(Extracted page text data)
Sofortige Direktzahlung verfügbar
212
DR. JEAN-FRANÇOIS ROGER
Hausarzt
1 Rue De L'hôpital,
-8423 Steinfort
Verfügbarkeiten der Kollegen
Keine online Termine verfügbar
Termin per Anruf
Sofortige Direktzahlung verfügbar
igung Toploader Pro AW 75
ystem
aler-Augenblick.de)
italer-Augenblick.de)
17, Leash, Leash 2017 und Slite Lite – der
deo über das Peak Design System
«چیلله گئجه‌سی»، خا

— Work task —
Print the lines above from the one with "Verfügbarkeiten der Kollegen" through the one with "deo über das Peak Design System", both included, exactly as written and nothing more.

— Output below —
Verfügbarkeiten der Kollegen
Keine online Termine verfügbar
Termin per Anruf
Sofortige Direktzahlung verfügbar
igung Toploader Pro AW 75
ystem
aler-Augenblick.de)
italer-Augenblick.de)
17, Leash, Leash 2017 und Slite Lite – der
deo über das Peak Design System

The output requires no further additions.